## Exercise task
Report every row below that contains the string "dell", copying each one in full. Case counts.
-- START Given records --
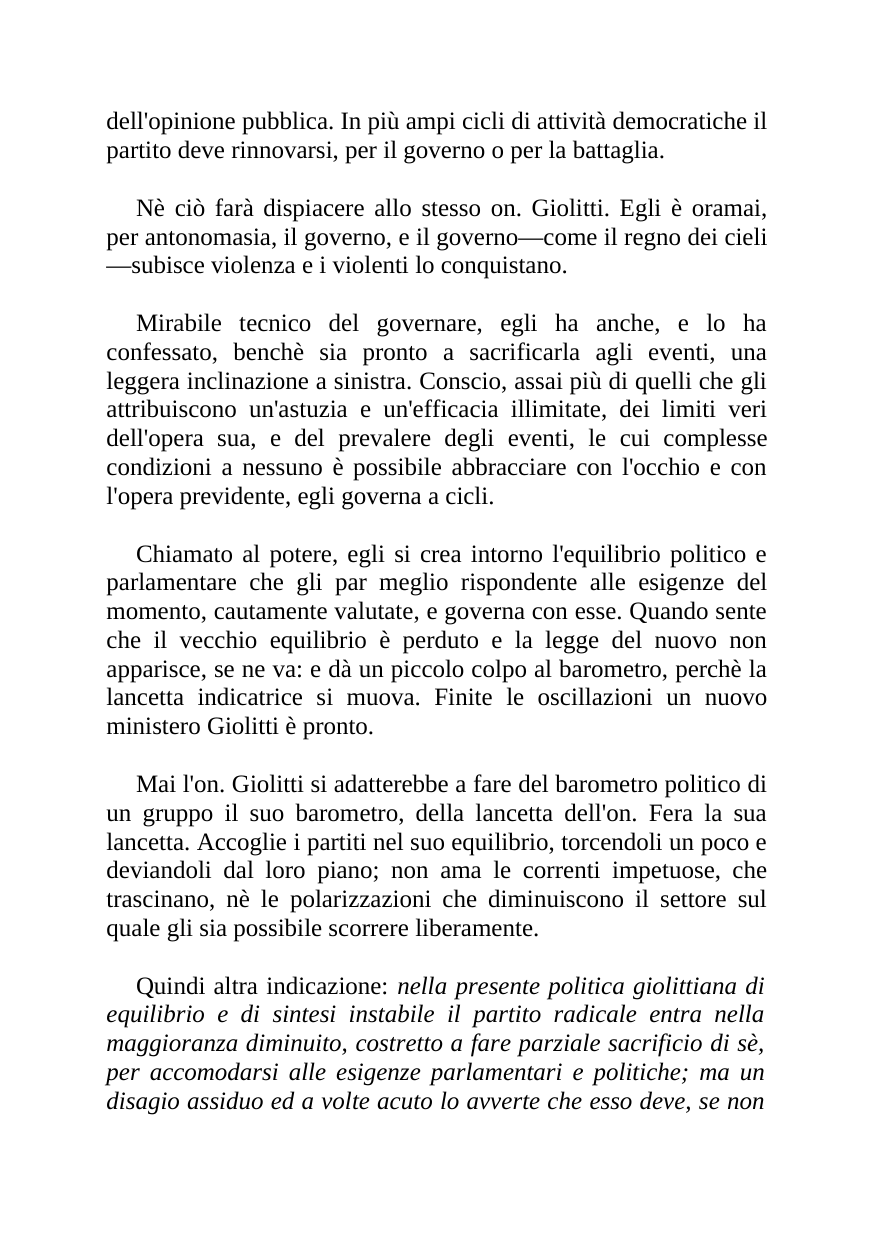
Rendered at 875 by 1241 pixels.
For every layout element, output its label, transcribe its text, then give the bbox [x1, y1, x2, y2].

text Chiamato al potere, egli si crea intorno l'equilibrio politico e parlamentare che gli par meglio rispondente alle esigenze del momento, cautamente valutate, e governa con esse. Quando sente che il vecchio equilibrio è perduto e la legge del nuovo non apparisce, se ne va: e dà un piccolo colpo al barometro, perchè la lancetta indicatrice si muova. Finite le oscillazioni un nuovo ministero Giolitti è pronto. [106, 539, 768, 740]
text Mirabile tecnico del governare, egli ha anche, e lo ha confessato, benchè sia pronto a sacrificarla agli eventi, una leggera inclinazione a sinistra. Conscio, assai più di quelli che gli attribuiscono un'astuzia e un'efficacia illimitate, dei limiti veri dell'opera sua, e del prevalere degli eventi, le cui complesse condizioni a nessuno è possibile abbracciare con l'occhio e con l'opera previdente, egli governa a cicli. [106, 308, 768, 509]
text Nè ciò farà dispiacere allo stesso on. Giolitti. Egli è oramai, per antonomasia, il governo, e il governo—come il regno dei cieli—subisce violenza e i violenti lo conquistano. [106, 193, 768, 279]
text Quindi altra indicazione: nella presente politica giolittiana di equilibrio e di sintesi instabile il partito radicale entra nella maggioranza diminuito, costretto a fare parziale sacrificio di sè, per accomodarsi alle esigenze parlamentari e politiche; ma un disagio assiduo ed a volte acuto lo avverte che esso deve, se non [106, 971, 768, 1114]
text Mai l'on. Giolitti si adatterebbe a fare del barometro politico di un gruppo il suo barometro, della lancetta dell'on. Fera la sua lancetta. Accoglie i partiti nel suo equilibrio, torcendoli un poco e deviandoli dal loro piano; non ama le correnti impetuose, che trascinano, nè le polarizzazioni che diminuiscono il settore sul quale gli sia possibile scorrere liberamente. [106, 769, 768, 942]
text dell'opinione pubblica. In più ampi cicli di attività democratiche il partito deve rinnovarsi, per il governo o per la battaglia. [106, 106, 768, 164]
-- END Given records --
-- START Given records --
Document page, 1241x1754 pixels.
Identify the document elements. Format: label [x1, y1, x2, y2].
-- END Given records --
## Finished task
text Mirabile tecnico del governare, egli ha anche, e lo ha confessato, benchè sia pronto a sacrificarla agli eventi, una leggera inclinazione a sinistra. Conscio, assai più di quelli che gli attribuiscono un'astuzia e un'efficacia illimitate, dei limiti veri dell'opera sua, e del prevalere degli eventi, le cui complesse condizioni a nessuno è possibile abbracciare con l'occhio e con l'opera previdente, egli governa a cicli. [106, 308, 768, 509]
text Mai l'on. Giolitti si adatterebbe a fare del barometro politico di un gruppo il suo barometro, della lancetta dell'on. Fera la sua lancetta. Accoglie i partiti nel suo equilibrio, torcendoli un poco e deviandoli dal loro piano; non ama le correnti impetuose, che trascinano, nè le polarizzazioni che diminuiscono il settore sul quale gli sia possibile scorrere liberamente. [106, 769, 768, 942]
text dell'opinione pubblica. In più ampi cicli di attività democratiche il partito deve rinnovarsi, per il governo o per la battaglia. [106, 106, 768, 164]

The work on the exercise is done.